Certain constellations of symptoms that should raise a high index of clinical suspicion for amyloidosis include heart failure with either concomitant nephrotic syndrome or carpal tunnel syndrome (especially in older adults), the combination of peripheral and autonomic neuropathy, thick-walled heart failure with low- or normal-voltage electrocardiogram (ECG), and recurrent carpal tunnel syndrome.

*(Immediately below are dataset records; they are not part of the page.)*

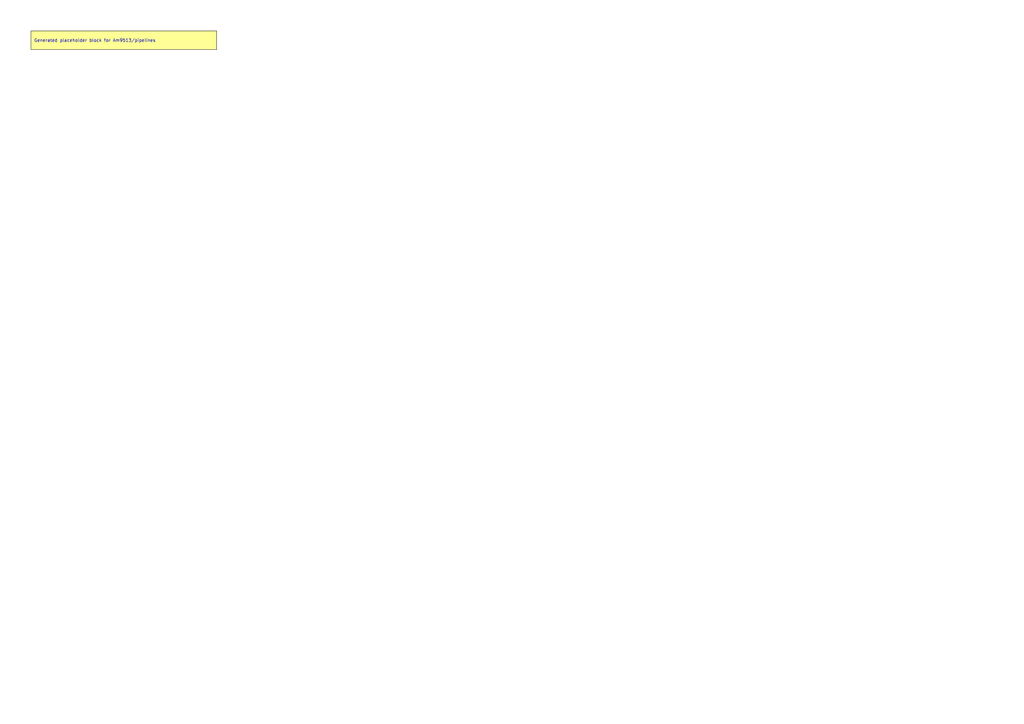
<source format=kicad_sch>
(kicad_sch
	(version 20250114)
	(generator "kicadgen")
	(generator_version "0.1")
	(uuid "a1eec18c-f930-557e-981e-92070903ec24")
	(paper "A3")
	(title_block
		(title "Am9513::pipelines")
		(company "Project Carbon")
		(comment 1 "Generated - do not edit in generated/")
		(comment 2 "Edit in schem/kicad9/manual/ or refine mapping specs")
	)
	(lib_symbols)
	(text_box
		"Generated placeholder block for Am9513/pipelines"
		(exclude_from_sim no)
		(at
			12.7
			12.7
			0
		)
		(size 76.2 7.62)
		(margins
			1.27
			1.27
			1.27
			1.27
		)
		(stroke
			(width 0)
			(type default)
			(color
				0
				0
				0
				1
			)
		)
		(fill
			(type color)
			(color
				255
				255
				150
				1
			)
		)
		(effects
			(font
				(size 1.27 1.27)
			)
			(justify left)
		)
		(uuid "dfe8add1-ee6b-5f2d-8689-7578aa8844b4")
	)
	(sheet_instances
		(path
			"/"
			(page "1")
		)
	)
	(embedded_fonts no)
)

</source>
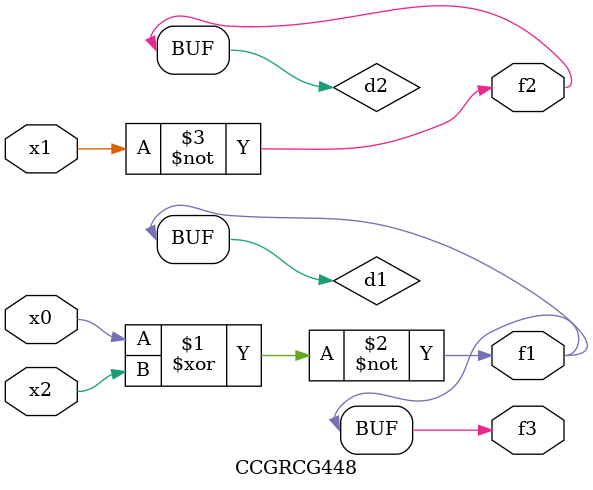
<source format=v>
module CCGRCG448(
	input x0, x1, x2,
	output f1, f2, f3
);

	wire d1, d2, d3;

	xnor (d1, x0, x2);
	nand (d2, x1);
	nor (d3, x1, x2);
	assign f1 = d1;
	assign f2 = d2;
	assign f3 = d1;
endmodule

</source>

On physical examination, evidence of amyloidosis can manifest as edema, ascites, anasarca, periorbital purpura, and nail dystrophy. Carpal tunnel syndrome (particularly with bilateral involvement) can be due to many forms of amyloidosis, whereas the involvement of other soft tissues (macroglossia, submandibular soft tissue infiltration, muscular pseudohypertrophy, and/or enlargement of salivary glands) is typically caused by AL amyloidosis.4
Localized AL can produce mass effects from clonal B-cell populations in immunoglobulin-related amyloid. It can occur in sites such as the respiratory tract, bladder, eyelids, and skin and typically represents an indolent process that is amenable to local surgical measures and seldom progresses to systemic disease. β2-microglobulin amyloid has a predilection for joint involvement (commonly scapulohumeral, carpal, and cervical spine) and carpal tunnel syndrome, but can also present with pathologic fractures due to bone cysts, nonspecific GI symptoms due to visceral organ involvement, and, rarely, heart failure or arrhythmia due to cardiac involvement.